Capital Reserve Fund

On May 16, the Monroe-Woodbury Central School District will be asking voters to decide on the creation of a new $40 million capital reserve fund. The capital reserve fund would have a term of 15 years and no more than 40 million dollars in total could be contributed during that time period. A capital reserve fund allows school districts to set aside money for future construction projects and capital improvements. A simple majority is needed for the fund to be created, so more than 50 percent of the voters must approve the proposition.

The district is in the process of reviewing the Building Condition Survey and our draft of the Long Range Facilities Plan. These documents and materials will be used to assess the condition and remaining life of existing building systems, such as a roof or boiler, and the functional utility of existing facilities. Both perspectives are important when evaluating long-term facility investments and maximizing the district’s return on these investments. Developing a new long-range facilities plan will assist the district in identifying and prioritizing capital projects and improvements.

A capital reserve fund would help reduce the tax impact on residents when future work is completed. Without a reserve fund, districts must borrow money when voters approve a capital project. That causes a spike in the district’s tax levy for the duration of the loan or term of the bonds issued.

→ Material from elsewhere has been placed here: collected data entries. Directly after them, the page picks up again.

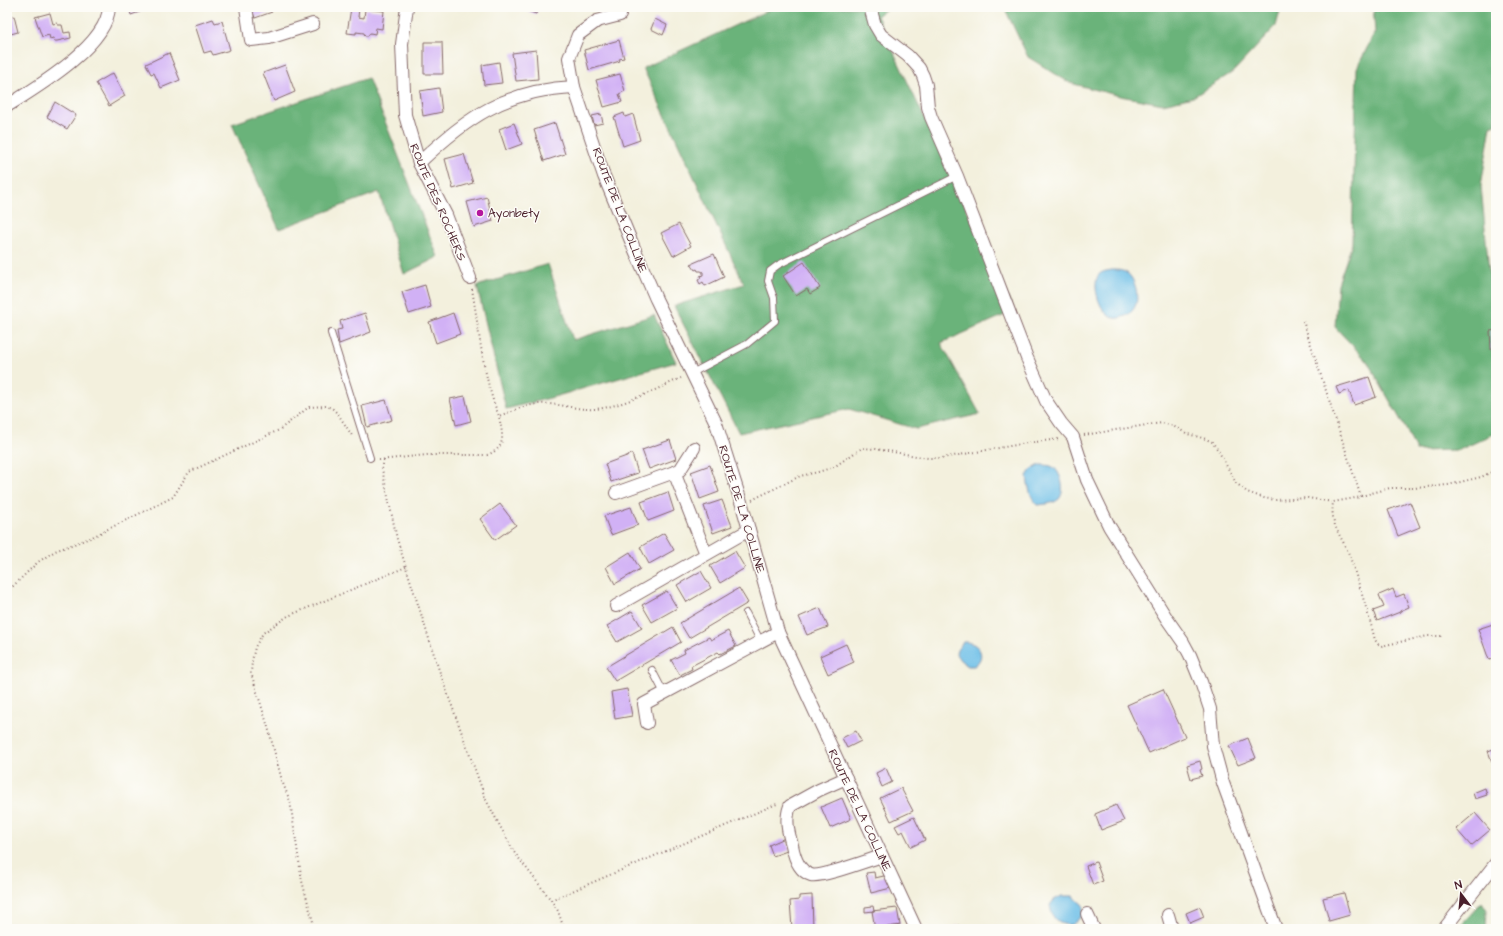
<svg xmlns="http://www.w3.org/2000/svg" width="1503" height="936" viewBox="0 0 1503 936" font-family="'Architects Daughter',sans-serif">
	<rect width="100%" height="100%" fill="#fdfcf7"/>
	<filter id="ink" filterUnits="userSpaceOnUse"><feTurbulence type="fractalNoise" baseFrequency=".025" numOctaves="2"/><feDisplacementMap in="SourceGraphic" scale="8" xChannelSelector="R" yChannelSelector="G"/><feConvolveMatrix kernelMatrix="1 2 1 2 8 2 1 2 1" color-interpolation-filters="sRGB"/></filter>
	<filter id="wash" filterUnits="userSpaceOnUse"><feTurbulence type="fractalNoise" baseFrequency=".012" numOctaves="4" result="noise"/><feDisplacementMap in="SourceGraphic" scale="16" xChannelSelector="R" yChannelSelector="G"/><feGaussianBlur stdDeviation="0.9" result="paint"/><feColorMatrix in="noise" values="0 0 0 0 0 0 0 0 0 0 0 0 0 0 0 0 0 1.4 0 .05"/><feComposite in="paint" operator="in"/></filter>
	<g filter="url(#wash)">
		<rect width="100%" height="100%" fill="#f3f0dd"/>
		<g fill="#6ab37a" stroke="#5a6952">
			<polygon points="775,7 889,7 877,16 1014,311 941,343 980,414 916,429 849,409 739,433 674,306 744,284 643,68"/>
			<polygon points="1004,7 1281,7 1276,26 1233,72 1193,97 1163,104 1120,96 1070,83 1028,57"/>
			<polygon points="1373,7 1496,7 1496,124 1491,126 1481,186 1490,282 1496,300 1496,433 1459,450 1416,451 1407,431 1367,361 1335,327 1338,284 1352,244 1357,68 1375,32"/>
			<polygon points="368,78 438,257 404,274 379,192 279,229 232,124"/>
			<polygon points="548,264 573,340 654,315 676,362 550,398 506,409 477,286"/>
			<polygon points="1482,902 1487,910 1486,929 1457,929"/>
		</g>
		<g fill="#6bbee7" stroke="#5a6e89">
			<path d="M1112 270C1117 270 1122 270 1127 273 1135 279 1139 295 1136 304 1134 310 1129 315 1123 317 1120 318 1115 319 1111 317 1100 312 1092 287 1098 276 1101 271 1107 271 1112 270Z"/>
			<path d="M1040 465C1044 465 1049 465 1053 467 1061 472 1066 491 1059 499 1053 504 1045 504 1038 505 1030 499 1028 485 1027 476L1031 470Z"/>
			<path d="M963 642C978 641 988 656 974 666H968L960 660 956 654 957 650Z"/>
			<path d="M1062 896H1073L1083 905V915L1072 925C1057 925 1052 919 1050 905L1054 900Z"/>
		</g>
		<g id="blocks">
			<g fill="#d1b1f5">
				<polygon points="122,7 153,7 131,15 129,8 124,10"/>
				<polygon points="251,7 270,7 272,12 255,18"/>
				<polygon points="516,7 539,7 536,14"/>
				<polygon points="351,8 359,9 358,17 364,18 365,9 384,11 382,29 376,28 375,34 370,33 368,36 365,36 364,33 356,32 356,34 347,33"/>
				<polygon points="50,13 53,24 57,23 58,25 62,25 64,33 70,32 71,38 57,41 54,41 53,38 50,39 49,35 42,37 35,17"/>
				<polygon points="14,16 18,32 7,35 7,18"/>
				<polygon points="213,19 215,23 222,21 230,50 213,55 211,51 204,53 195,25"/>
				<polygon points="655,19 667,25 663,35 651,29"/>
				<polygon points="619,40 624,58 619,59 620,61 589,70 584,50"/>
				<polygon points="424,42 442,42 443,74 424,74"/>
				<polygon points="536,50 538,79 516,81 512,53"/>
				<polygon points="169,53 180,80 161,88 154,73 151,74 146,64"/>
				<polygon points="499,62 502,83 484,85 482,65"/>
				<polygon points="285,65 295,92 274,101 263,73"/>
				<polygon points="113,73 125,96 109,106 96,83"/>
				<polygon points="620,74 625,91 619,94 622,102 604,107 596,80"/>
				<polygon points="439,88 442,112 423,116 420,91"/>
				<polygon points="55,102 76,115 67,129 47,117"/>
				<polygon points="624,113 625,117 633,114 640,140 623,146 614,117"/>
				<polygon points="601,114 603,123 594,125 592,116"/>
				<polygon points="514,123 522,144 506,150 499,129"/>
				<polygon points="555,123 565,154 544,161 534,130"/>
				<polygon points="464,154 473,183 453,189 445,159"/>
				<polygon points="487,197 493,221 474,227 467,202"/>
				<polygon points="679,224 691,246 673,256 661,233"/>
				<polygon points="714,254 724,277 705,286 703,282 700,284 698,280 701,278 700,276 703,275 703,272 701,271 698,271 697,269 695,270 691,264"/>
				<polygon points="804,262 820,288 810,294 807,289 796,296 783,276"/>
				<polygon points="425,285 431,307 409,314 402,292"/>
				<polygon points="365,313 371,332 339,344 337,330 342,329 340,321"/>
				<polygon points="453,313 460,334 436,343 429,322"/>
				<polygon points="1496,330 1496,350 1491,350 1490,331"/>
				<polygon points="1369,377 1376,397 1354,405 1349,390 1339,394 1336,387"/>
				<polygon points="465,396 471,421 456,425 450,399"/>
				<polygon points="386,400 392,420 367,427 362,406"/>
				<polygon points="670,440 676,459 649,469 642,450"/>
				<polygon points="632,454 638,473 611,482 605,464"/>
				<polygon points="710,465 719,492 700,499 691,472"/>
				<polygon points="668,492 674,511 648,521 641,502"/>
				<polygon points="722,500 732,526 713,533 704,506"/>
				<polygon points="1410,502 1420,527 1398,536 1388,510"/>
				<polygon points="500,504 516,525 495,540 480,519"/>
				<polygon points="631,507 638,525 611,535 604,516"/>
				<polygon points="664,533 674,550 649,564 640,547"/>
				<polygon points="735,551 745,568 720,583 710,566"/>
				<polygon points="630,552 640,569 615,584 606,567"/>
				<polygon points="701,571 711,588 687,602 677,585"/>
				<polygon points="739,588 748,603 689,638 680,623"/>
				<polygon points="1393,589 1396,597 1404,594 1409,607 1400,611 1400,612 1377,621 1373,611 1384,607 1379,595"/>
				<polygon points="667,591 677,608 652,622 642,605"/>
				<polygon points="820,608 828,627 807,635 799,617"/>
				<polygon points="632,611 642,628 617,642 607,626"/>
				<polygon points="1496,623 1496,658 1489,660 1478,629"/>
				<polygon points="673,627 681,642 615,681 606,667"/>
				<polygon points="728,631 736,646 720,654 718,652 691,666 692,669 680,675 671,660 685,653 684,650 709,637 711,640"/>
				<polygon points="846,644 854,662 828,674 820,656"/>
				<polygon points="627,689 632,716 615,719 611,692"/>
				<polygon points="1163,689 1185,737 1149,753 1127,705"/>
				<polygon points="856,731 861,741 847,748 842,738"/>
				<polygon points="1248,738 1256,758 1238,765 1229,746"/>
				<polygon points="1496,748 1496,773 1488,751"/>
				<polygon points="1200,761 1202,769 1200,770 1202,776 1191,779 1187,765"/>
				<polygon points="886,768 892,782 882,787 876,773"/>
				<polygon points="901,788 913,811 891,821 880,798"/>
				<polygon points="1485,788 1487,795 1475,799 1473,793"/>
				<polygon points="842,798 851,819 830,828 821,807"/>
				<polygon points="1116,805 1124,821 1101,830 1095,814"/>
				<polygon points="1475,813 1490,830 1471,846 1456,829"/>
				<polygon points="914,817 925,840 911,847 903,831 899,833 895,826"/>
				<polygon points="785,838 790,850 773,856 769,845"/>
				<polygon points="1096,862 1103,881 1093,885 1086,866"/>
				<polygon points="874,872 875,878 888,875 891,888 871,893 866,873"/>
				<polygon points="1344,893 1350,915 1329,921 1323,898"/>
				<polygon points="812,895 813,929 792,929 790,901 799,900 799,896"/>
				<polygon points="873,906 874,911 865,912 865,907"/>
				<polygon points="1200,907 1204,917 1190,923 1186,913"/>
				<polygon points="897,908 900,925 875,929 872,911"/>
				<polygon points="959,925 961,929 949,929"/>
			</g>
		</g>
	</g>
	<g filter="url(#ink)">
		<use href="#blocks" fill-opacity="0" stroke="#856869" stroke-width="1"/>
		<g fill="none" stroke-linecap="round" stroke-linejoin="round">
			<defs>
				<g id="lane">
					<polyline points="331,333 370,458"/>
					<polyline points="692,373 747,344 775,321 774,298 768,281 770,271 778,265 957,176"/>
					<polyline points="746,613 761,642"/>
					<polyline points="652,670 664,693"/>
				</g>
				<g id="street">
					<polyline points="246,7 251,40 269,38 313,24"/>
					<polyline points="407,7 402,44 405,115 419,163 446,215 470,278"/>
					<polyline points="870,7 875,25 881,35 908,56 919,68 923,76 926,85 928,107 931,117 957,176 1027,358 1046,401 1061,423 1073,437 1087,480 1109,526 1167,619 1183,642 1190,655 1201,682 1210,709 1213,746 1223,783 1276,929"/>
					<polyline points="620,15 597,21 578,35 569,58 574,87 604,176 634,248 656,299 716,423 742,505 778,632 916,929"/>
					<path d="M7 106C36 88 108 45 109 7"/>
					<path d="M419 163C467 117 506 90 574 87"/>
					<polyline points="674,472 706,554"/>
					<polyline points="616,493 680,470 694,448"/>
					<polyline points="616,606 749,530"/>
					<polyline points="647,723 644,704 778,632"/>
					<path d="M846 778 819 790 790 806C785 819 788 832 792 845 794 856 798 871 811 875 821 878 869 860 882 856"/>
					<polyline points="1087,914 1094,929"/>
					<polyline points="1168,915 1172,929"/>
					<polyline points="1444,929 1496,863"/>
				</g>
			</defs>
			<use href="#lane" stroke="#856869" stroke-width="8"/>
			<use href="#street" stroke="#856869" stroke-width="14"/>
			<g stroke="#856869" stroke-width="2" stroke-dasharray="1 3" stroke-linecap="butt">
				<path d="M472 289C479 329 483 379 499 416"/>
				<path d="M1303 321 1361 497 1333 502C1330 528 1342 535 1350 557 1359 585 1368 612 1375 640L1378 644 1381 646 1428 636H1442"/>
				<polyline points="1084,435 1147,425 1162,423 1173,426 1188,434 1206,439 1212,442 1218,450 1236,483 1247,492 1264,498 1275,500 1308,498 1333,502"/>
				<path d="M379 460 427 455H487C508 447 502 434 499 416 515 410 532 402 549 404 565 405 579 410 595 409 621 407 657 389 681 378"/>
				<polyline points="384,460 382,469 397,539 406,567 439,670 486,800 514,852 551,900 558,911 564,929"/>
				<polyline points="1361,496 1390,488 1414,488 1448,485 1481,477 1496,470"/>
				<polyline points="752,500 800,476 818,472 834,467 862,448 876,449 928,458 942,458 1027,443 1060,439"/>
				<polyline points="7,592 38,562 55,551 90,538 173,497 189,472 279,430 309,407 327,406 333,409 338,414 353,437"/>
				<polyline points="551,900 779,803"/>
				<polyline points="315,929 302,881 290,801 282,781 268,727 251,673 252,661 255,647 263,633 288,616 406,567"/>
			</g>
			<use href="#lane" stroke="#fff" stroke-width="6"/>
			<use href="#street" stroke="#fff" stroke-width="12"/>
		</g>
	</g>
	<circle fill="#b5179e" stroke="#fdfcf7" stroke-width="1.5" cx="480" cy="213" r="4"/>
	<g text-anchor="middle" stroke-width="3" stroke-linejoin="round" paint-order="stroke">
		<g font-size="12" fill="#4a1f2b" stroke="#fdfcf7">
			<text transform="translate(438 202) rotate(67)" y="4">ROUTE DES ROCHERS</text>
			<text transform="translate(620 210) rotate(69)" y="4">ROUTE DE LA COLLINE</text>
			<text transform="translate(742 509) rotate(73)" y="4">ROUTE DE LA COLLINE</text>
			<text transform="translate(860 810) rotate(65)" y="4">ROUTE DE LA COLLINE</text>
		</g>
		<g font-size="12" fill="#4a1f2b" stroke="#fdfcf7" text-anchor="start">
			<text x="488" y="217">Ayonbety</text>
		</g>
	</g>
	<rect width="1503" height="936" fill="none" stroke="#fdfcf7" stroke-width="24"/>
	<g transform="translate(1461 894) rotate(344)" stroke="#fdfcf7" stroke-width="3" paint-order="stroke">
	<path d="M0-3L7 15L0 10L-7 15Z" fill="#4a1f2b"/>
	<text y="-6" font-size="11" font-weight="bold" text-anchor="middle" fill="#4a1f2b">N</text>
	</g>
</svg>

Money for a capital reserve fund comes from general fund money that remains unspent at the end of each fiscal year – meaning that the capital reserve fund is funded with money voters have already approved to be spent. The fund is limited. It cannot grow larger than the amount voters authorized at the time it was established.

To spend money from a capital reserve fund, school districts must have voter authorization through a referendum. After 15 years, the district must return any unspent  funds to the general fund or another reserve fund.

State rules prohibit school districts from keeping more than 4 percent of a district’s budget as unassigned fund balance. Capital reserve funds are exempt from that limitation, allowing school districts to save for major expenses – planned and unplanned.